BAD EMS. Die Beschäftigten in Rheinland-Pfalz haben im vergangenen Jahr coronabedingt 4,6 Prozent weniger Stunden gearbeitet als 2019.

Insgesamt leisteten die gut zwei Millionen Erwerbstätigen im Land 2,64 Milliarden Arbeitsstunden, wie das Statistische Landesamt in Bad Ems am Donnerstag mitteilte.

Im Schnitt kam jeder und jede auf 1307 Arbeitsstunden.

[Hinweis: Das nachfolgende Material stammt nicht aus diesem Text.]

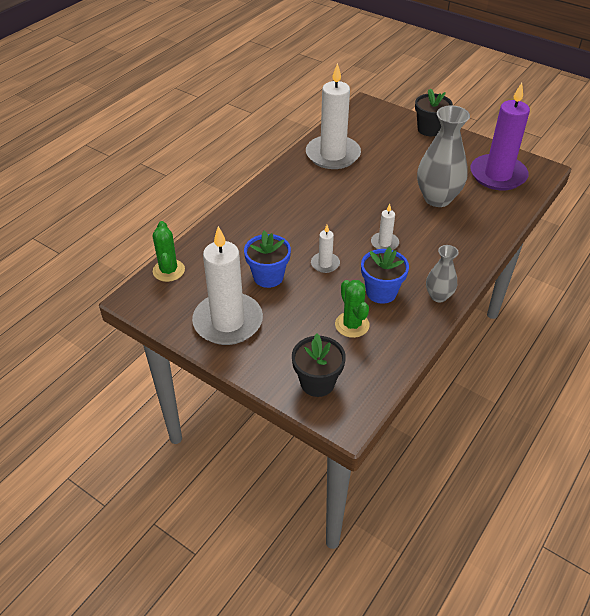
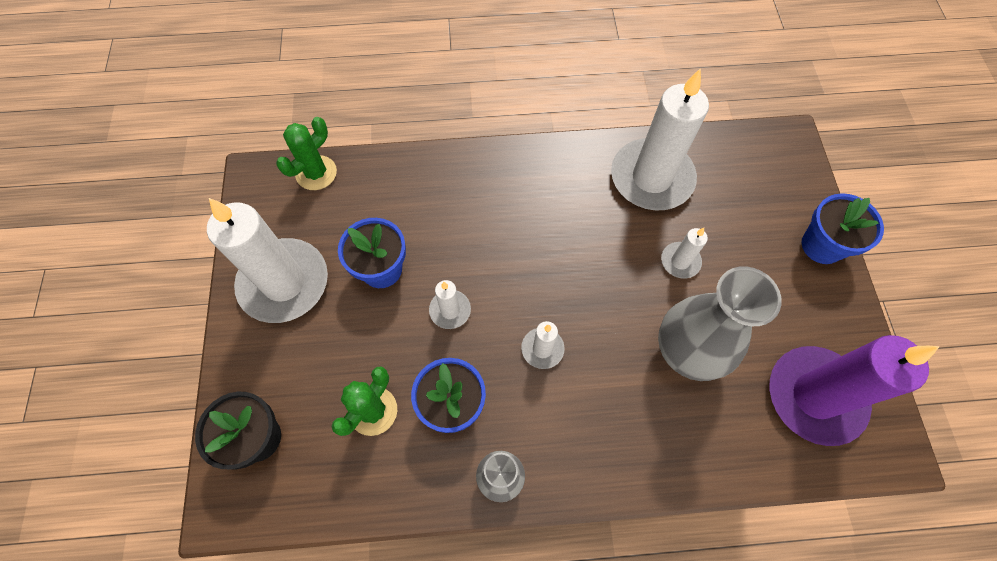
camera: 50 degrees right, 20 degrees up
(389, 173) = (680, 261): none -> white candle
(429, 129) = (822, 245): black flower pot -> blue flower pot

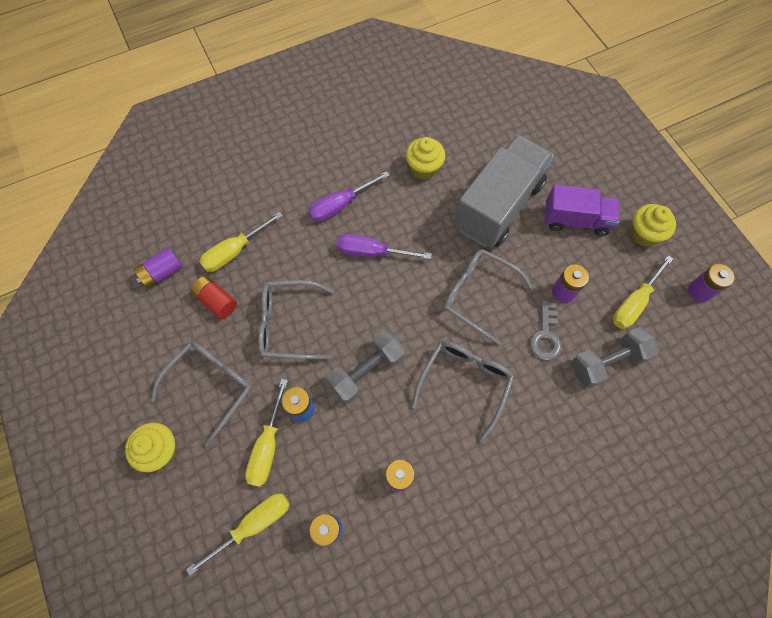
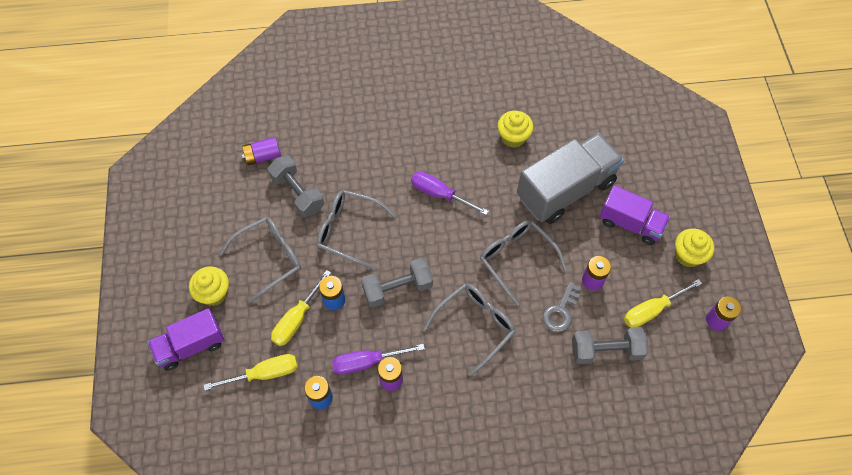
camera: 20 degrees right, 5 degrees down
(155, 524) = (191, 346): none -> purple truck
(216, 301) = (297, 193): red battery -> grey dumbbell
(235, 251) = (327, 157): yellow screwdriver -> none
(340, 205) = (429, 146): purple screwdriver -> purple screwdriver (367, 362)

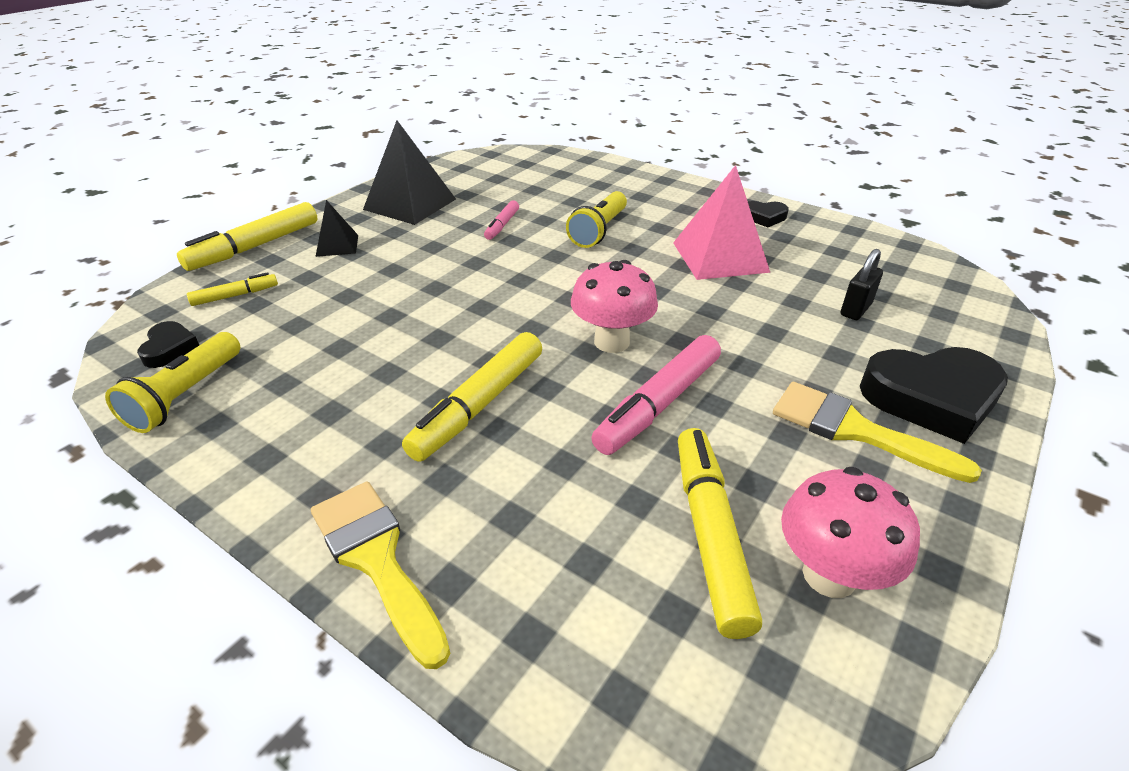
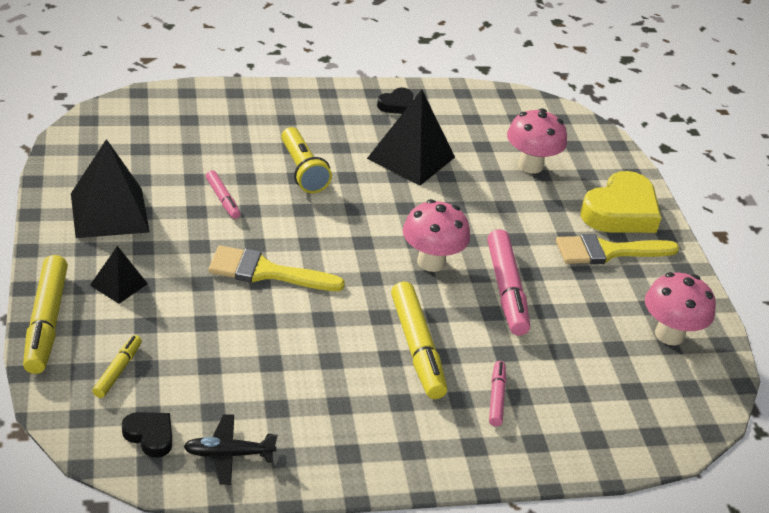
camera: 50 degrees left, 0 degrees up
(186, 395) = (228, 454): yellow flashlight -> black plane
(376, 559) = (490, 457): yellow brush -> yellow brush (266, 272)
(483, 501) = (496, 397): none -> pink marker
(709, 534) = (608, 347): yellow marker -> none
(720, 257) = (411, 157): pink pyramid -> black pyramid
(855, 310) = (530, 165): black padlock -> pink mushroom
(931, 398) = (620, 211): black heart -> yellow heart

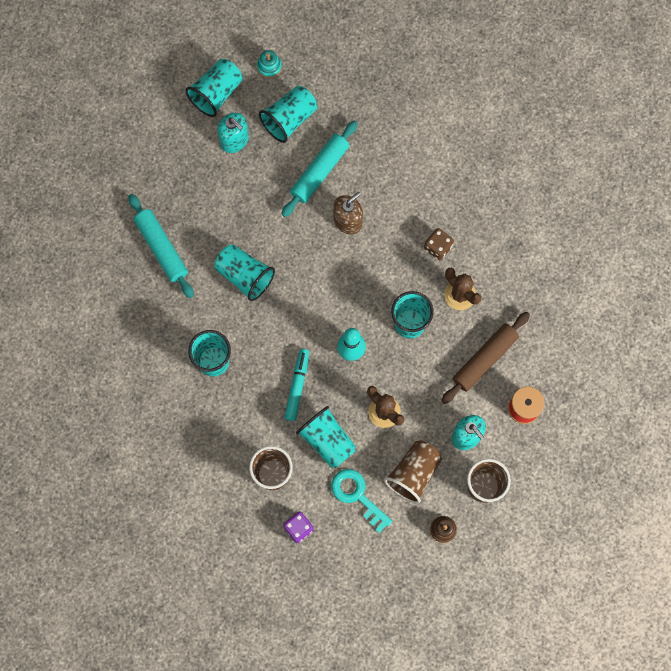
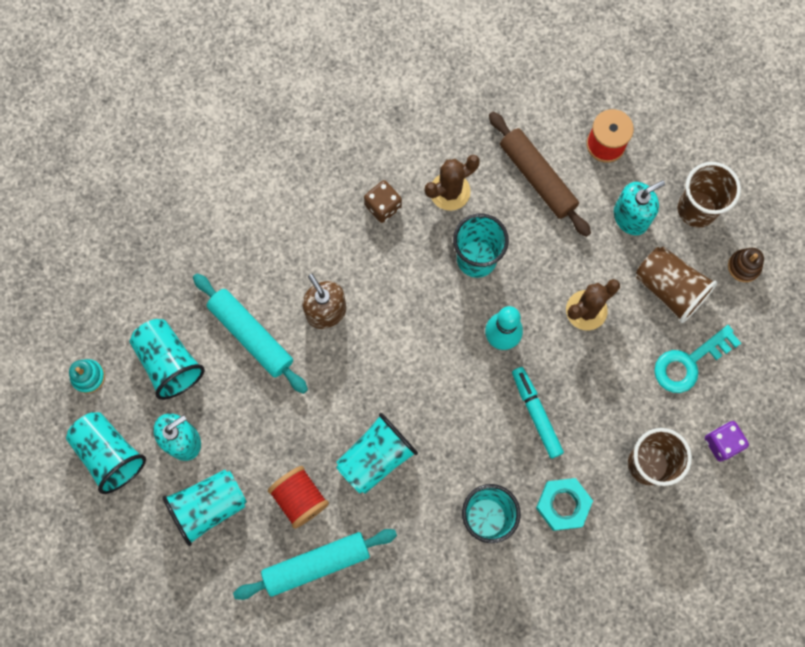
camera: 80 degrees left, 0 degrees up
(206, 228) = (300, 498): none -> red spool
(232, 415) = (563, 505): none -> turquoise nut
(297, 386) = (536, 413): turquoise marker -> turquoise marker turned 45 degrees clockwise
(327, 441) = (613, 387): turquoise cup -> turquoise cup (209, 506)

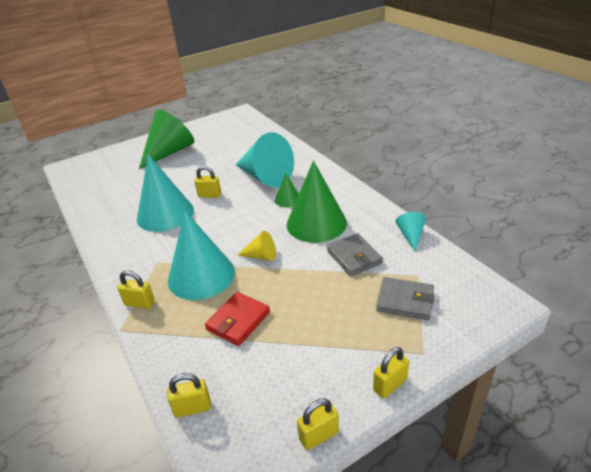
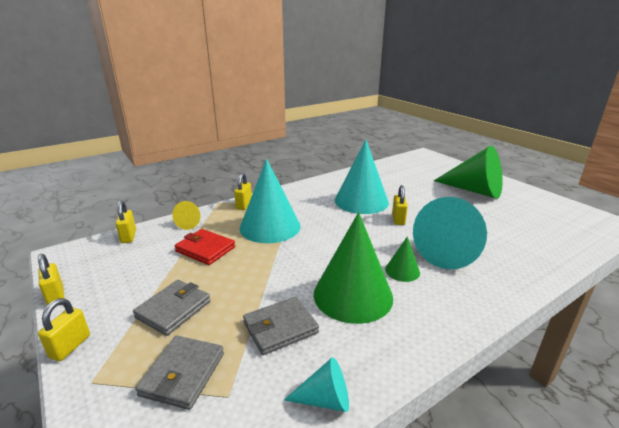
camera: 85 degrees right, 10 degrees down
(261, 256) = (293, 256): yellow cone -> yellow cone (191, 223)
(336, 323) = (173, 309): none -> grey wallet
(390, 385) = (70, 346): yellow padlock -> yellow padlock turned 60 degrees clockwise

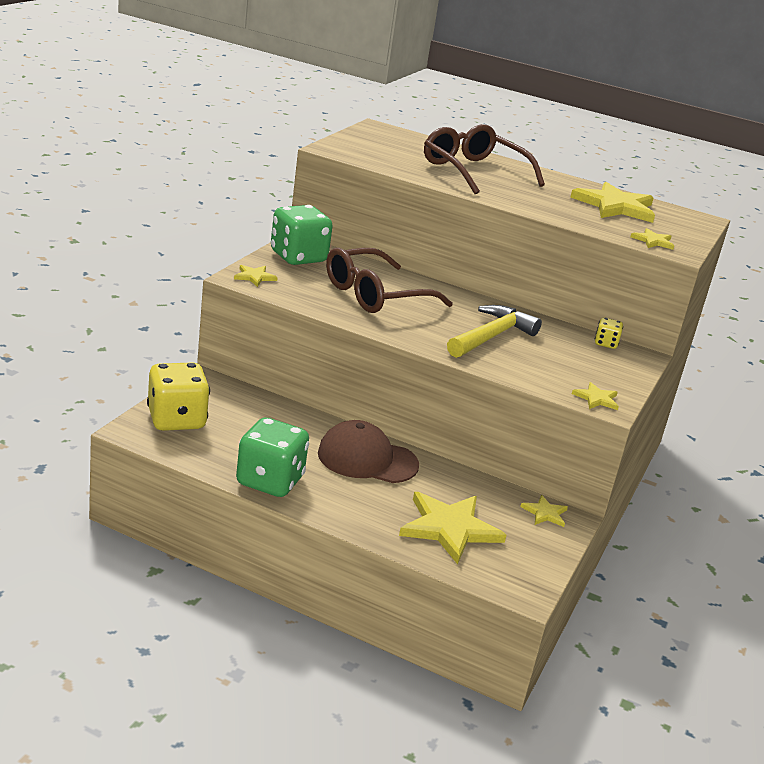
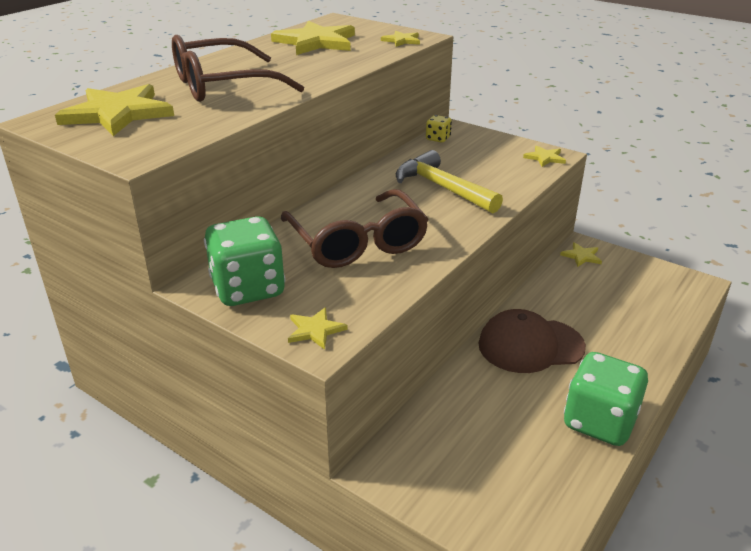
camera: 75 degrees left, 5 degrees up
(176, 420) = (489, 504): yellow dice -> none
(367, 459) = (530, 345): brown cap -> brown cap turned 60 degrees clockwise
(449, 528) = (628, 309): yellow star -> yellow star (117, 113)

Das waren 45 Stunden und 3,3 Prozent weniger als 2019. Damit verzeichnete Rheinland-Pfalz 2020 bei der durchschnittlichen Pro-Kopf-Arbeitszeit der Erwerbstätigen – absolut und relativ – einen historischen Tiefstand, so die Statistiker. Rheinland-Pfalz liege unter dem Bundesdurchschnitt, im Vergleich der Länder belegt Rheinland-Pfalz den vorletzten Platz.

In die Berechnung der Arbeitsstunden flössen die Teilzeit- und geringfügig Beschäftigten mit ihrer reduzierten Arbeitszeit mit ein, hieß es weiter. Bei der rechnerisch ermittelten Arbeitszeit je Erwerbstätigen würden die Teilzeit- und geringfügig Beschäftigten jedoch wie Vollzeitbeschäftigte behandelt. Rheinland-Pfalz weise im Vergleich der Bundesländer einen sehr hohen Anteil an geringfügig Beschäftigten auf, auch die Teilzeitquote liege über dem Bundesdurchschnitt. Dadurch erkläre sich das vergleichsweise geringere Arbeitsvolumen je Erwerbstätigen in Rheinland-Pfalz.